**About this exercise**:
Substitute "Ожидается поступление" for every occurrence of "Нет в наличии" in the listing below and reproduce all its text with nothing else changed. Omit the pictures from your answer.

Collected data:

((

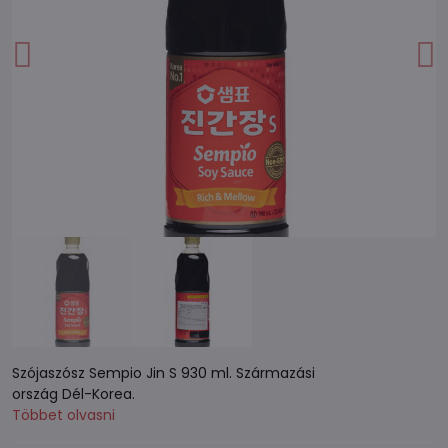
Szójaszósz Sempio Jin S 930 ml. Származási
ország Dél-Korea.
Többet olvasni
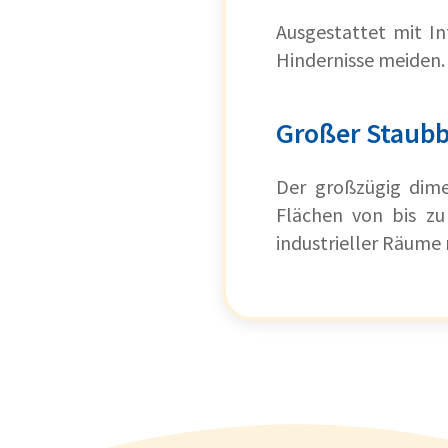
Ausgestattet mit I
Hindernisse meiden
Großer Staubb
Der großzügig dime
Flächen von bis zu
industrieller Räume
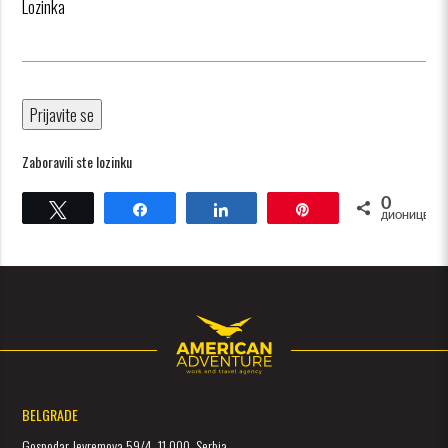
Lozinka
Zaboravili ste lozinku
0
Tweet
Share
Share
Pin
ДИОНИЦЕ
BELGRADE
Gospodar Jevremova 59/4, 11 000, Serbia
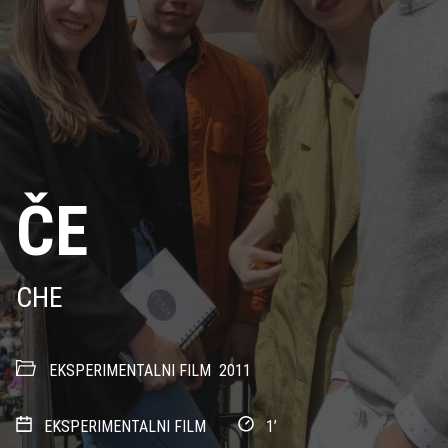
ČE
CHE
EKSPERIMENTALNI FILM
2011
EKSPERIMENTALNI FILM
1’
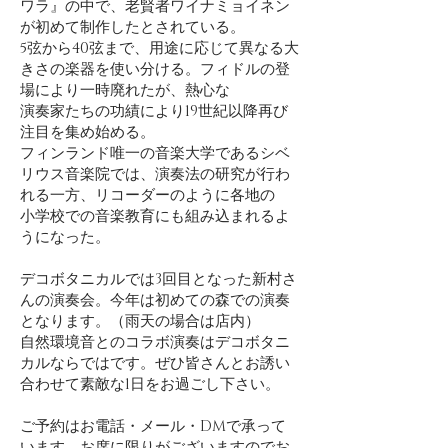
ワラ』の中で、老賢者ワイナミョイネン
が初めて制作したとされている。
5弦から40弦まで、用途に応じて異なる大
きさの楽器を使い分ける。フィドルの登
場により一時廃れたが、熱心な
演奏家たちの功績により19世紀以降再び
注目を集め始める。
フィンランド唯一の音楽大学であるシベ
リウス音楽院では、演奏法の研究が行わ
れる一方、リコーダーのように各地の
小学校での音楽教育にも組み込まれるよ
うになった。
デコボタニカルでは3回目となった新村さ
んの演奏会。今年は初めての森での演奏
となります。（雨天の場合は店内）
自然環境音とのコラボ演奏はデコボタニ
カルならではです。ぜひ皆さんとお誘い
合わせて素敵な1日をお過ごし下さい。
​ご予約はお電話・メール・DMで承って
います。お席に限りがございますのでお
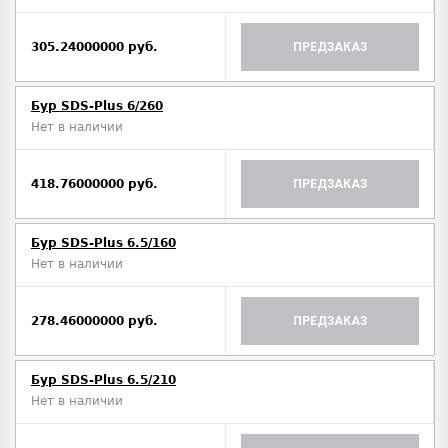
305.24000000 руб.
ПРЕДЗАКАЗ
Бур SDS-Plus 6/260
Нет в наличии
418.76000000 руб.
ПРЕДЗАКАЗ
Бур SDS-Plus 6.5/160
Нет в наличии
278.46000000 руб.
ПРЕДЗАКАЗ
Бур SDS-Plus 6.5/210
Нет в наличии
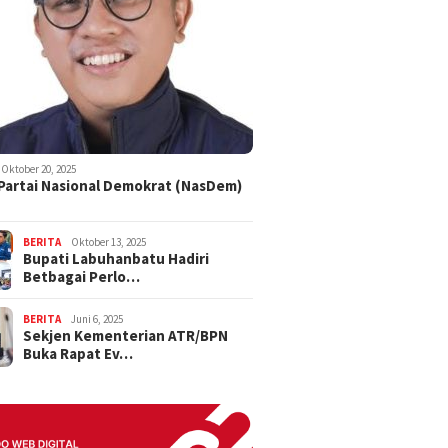
Oktober 20, 2025
 Partai Nasional Demokrat (NasDem)
BERITA
Oktober 13, 2025
Bupati Labuhanbatu Hadiri
Betbagai Perlo…
BERITA
Juni 6, 2025
Sekjen Kementerian ATR/BPN
Buka Rapat Ev…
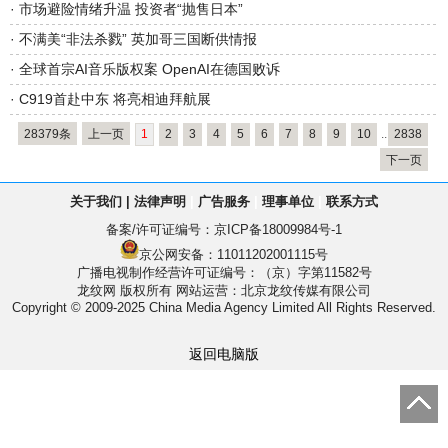
·
市场避险情绪升温 投资者“抛售日本”
·
不满美“非法杀戮” 英加哥三国断供情报
·
全球首宗AI音乐版权案 OpenAI在德国败诉
·
C919首赴中东 将亮相迪拜航展
28379条
上一页
1
2
3
4
5
6
7
8
9
10
..
2838
下一页
关于我们
|
法律声明
|
广告服务
|
理事单位
|
联系方式
备案/许可证编号：
京ICP备18009984号-1
京公网安备：11011202001115号
广播电视制作经营许可证编号：（京）字第11582号
龙纹网 版权所有
网站运营：北京龙纹传媒有限公司
Copyright © 2009-2025 China Media Agency Limited All Rights Reserved.
返回电脑版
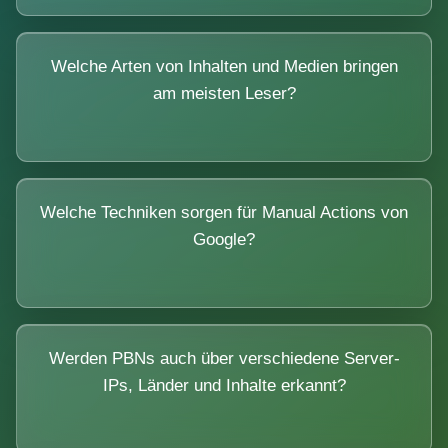
Welche Arten von Inhalten und Medien bringen
am meisten Leser?
Welche Techniken sorgen für Manual Actions von
Google?
Werden PBNs auch über verschiedene Server-
IPs, Länder und Inhalte erkannt?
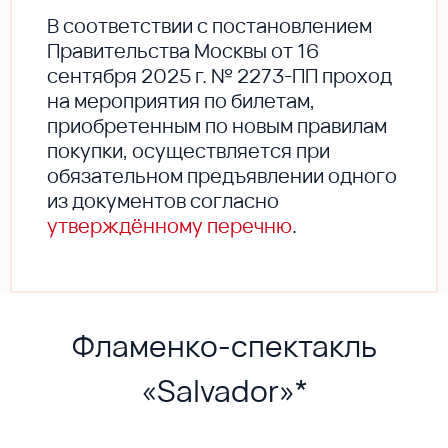
В соответствии с постановлением
Правительства Москвы от 16
сентября 2025 г. № 2273-ПП проход
на мероприятия по билетам,
приобретенным по новым правилам
покупки, осуществляется при
обязательном предъявлении одного
из документов согласно
утверждённому перечню
.
Фламенко-спектакль
«Salvador»*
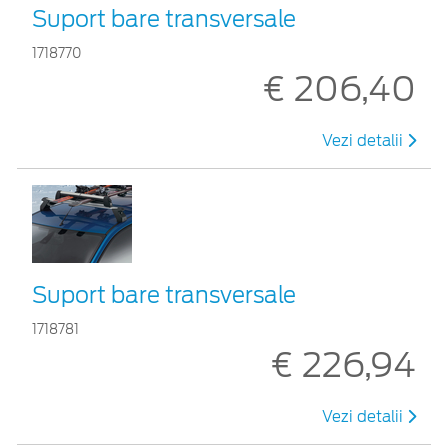
Suport bare transversale
1718770
€ 206,40
Vezi detalii
Suport bare transversale
1718781
€ 226,94
Vezi detalii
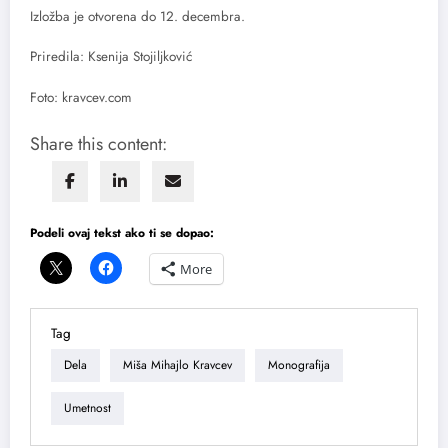
Izložba je otvorena do 12. decembra.
Priredila: Ksenija Stojiljković
Foto: kravcev.com
Share this content:
Podeli ovaj tekst ako ti se dopao:
More
Tag
Dela
Miša Mihajlo Kravcev
Monografija
Umetnost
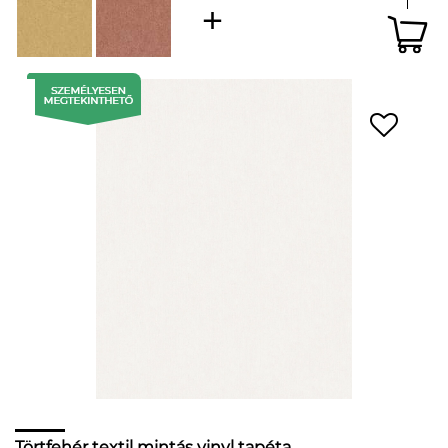
Törtfehér textil mintás vinyl tapéta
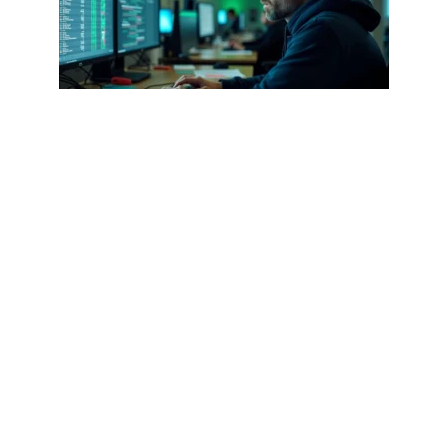
CYBERSÉCURITÉ
Sultanjepe987 .com : ce que disent
les rapports de cybersécurité en
2026
1 août 2026
Article populaire
DIGITAL
Google Adwords :
toujours un levier
incontournable
Google Adwords est un programme de liens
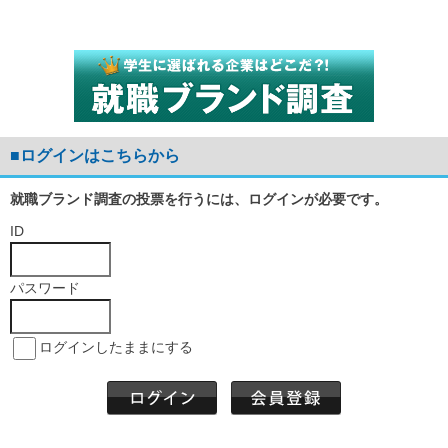
■ログインはこちらから
就職ブランド調査の投票を行うには、ログインが必要です。
ID
パスワード
ログインしたままにする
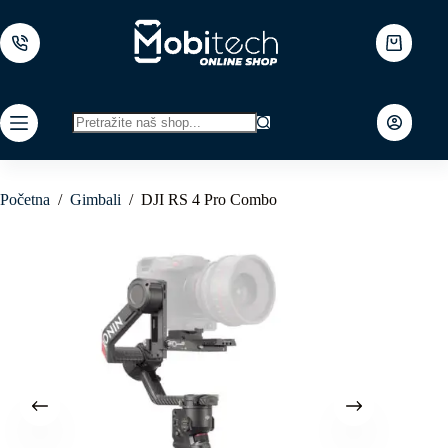
Skip
to
content
Shopping
cart
No
results
Početna
/
Gimbali
/
DJI RS 4 Pro Combo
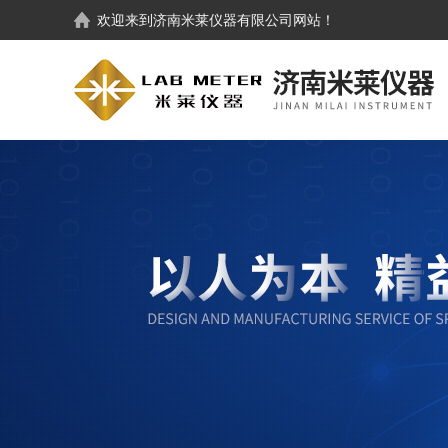
欢迎来到
济南米莱仪器有限公司
网站！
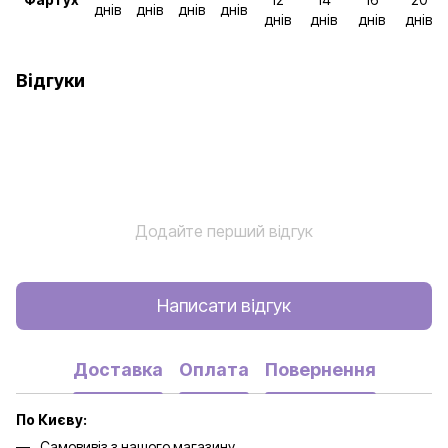
днів
днів
днів
днів
днів
днів
днів
днів
Відгуки
Додайте перший відгук
Написати відгук
Доставка
Оплата
Повернення
По Києву:
Самовивіз з нашого магазину.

))

**Solution**:
Szójaszósz Sempio Jin S 930 ml. Származási
ország Dél-Korea.
Többet olvasni
Ausgestattet mit I
Hindernisse meiden
Großer Staubb
Der großzügig dime
Flächen von bis zu
industrieller Räume
Lozinka
Zaboravili ste lozinku
0
Tweet
Share
Share
Pin
ДИОНИЦЕ
BELGRADE
Gospodar Jevremova 59/4, 11 000, Serbia
ČE
CHE
EKSPERIMENTALNI FILM
2011
EKSPERIMENTALNI FILM
1’
ワラ』の中で、老賢者ワイナミョイネン
が初めて制作したとされている。
5弦から40弦まで、用途に応じて異なる大
きさの楽器を使い分ける。フィドルの登
場により一時廃れたが、熱心な
演奏家たちの功績により19世紀以降再び
注目を集め始める。
フィンランド唯一の音楽大学であるシベ
リウス音楽院では、演奏法の研究が行わ
れる一方、リコーダーのように各地の
小学校での音楽教育にも組み込まれるよ
うになった。
デコボタニカルでは3回目となった新村さ
んの演奏会。今年は初めての森での演奏
となります。（雨天の場合は店内）
自然環境音とのコラボ演奏はデコボタニ
カルならではです。ぜひ皆さんとお誘い
合わせて素敵な1日をお過ごし下さい。
​ご予約はお電話・メール・DMで承って
います。お席に限りがございますのでお
305.24000000 руб.
ПРЕДЗАКАЗ
Бур SDS-Plus 6/260
Ожидается поступление
418.76000000 руб.
ПРЕДЗАКАЗ
Бур SDS-Plus 6.5/160
Ожидается поступление
278.46000000 руб.
ПРЕДЗАКАЗ
Бур SDS-Plus 6.5/210
Ожидается поступление
Oktober 20, 2025
 Partai Nasional Demokrat (NasDem)
BERITA
Oktober 13, 2025
Bupati Labuhanbatu Hadiri
Betbagai Perlo…
BERITA
Juni 6, 2025
Sekjen Kementerian ATR/BPN
Buka Rapat Ev…
·
市场避险情绪升温 投资者“抛售日本”
·
不满美“非法杀戮” 英加哥三国断供情报
·
全球首宗AI音乐版权案 OpenAI在德国败诉
·
C919首赴中东 将亮相迪拜航展
28379条
上一页
1
2
3
4
5
6
7
8
9
10
..
2838
下一页
关于我们
|
法律声明
|
广告服务
|
理事单位
|
联系方式
备案/许可证编号：
京ICP备18009984号-1
京公网安备：11011202001115号
广播电视制作经营许可证编号：（京）字第11582号
龙纹网 版权所有
网站运营：北京龙纹传媒有限公司
Copyright © 2009-2025 China Media Agency Limited All Rights Reserved.
返回电脑版
Welche Arten von Inhalten und Medien bringen
am meisten Leser?
Welche Techniken sorgen für Manual Actions von
Google?
Werden PBNs auch über verschiedene Server-
IPs, Länder und Inhalte erkannt?
В соответствии с постановлением
Правительства Москвы от 16
сентября 2025 г. № 2273-ПП проход
на мероприятия по билетам,
приобретенным по новым правилам
покупки, осуществляется при
обязательном предъявлении одного
из документов согласно
утверждённому перечню
.
Фламенко-спектакль
«Salvador»*
Suport bare transversale
1718770
€ 206,40
Vezi detalii
Suport bare transversale
1718781
€ 226,94
Vezi detalii
Izložba je otvorena do 12. decembra.
Priredila: Ksenija Stojiljković
Foto: kravcev.com
Share this content:
Podeli ovaj tekst ako ti se dopao:
More
Tag
Dela
Miša Mihajlo Kravcev
Monografija
Umetnost
Törtfehér textil mintás vinyl tapéta
CYBERSÉCURITÉ
Sultanjepe987 .com : ce que disent
les rapports de cybersécurité en
2026
1 août 2026
Article populaire
DIGITAL
Google Adwords :
toujours un levier
incontournable
Google Adwords est un programme de liens
■ログインはこちらから
就職ブランド調査の投票を行うには、ログインが必要です。
ID
パスワード
ログインしたままにする
Skip
to
content
Shopping
cart
No
results
Početna
/
Gimbali
/
DJI RS 4 Pro Combo
欢迎来到
济南米莱仪器有限公司
网站！
днів
днів
днів
днів
днів
днів
днів
днів
Відгуки
Додайте перший відгук
Написати відгук
Доставка
Оплата
Повернення
По Києву:
Самовивіз з нашого магазину.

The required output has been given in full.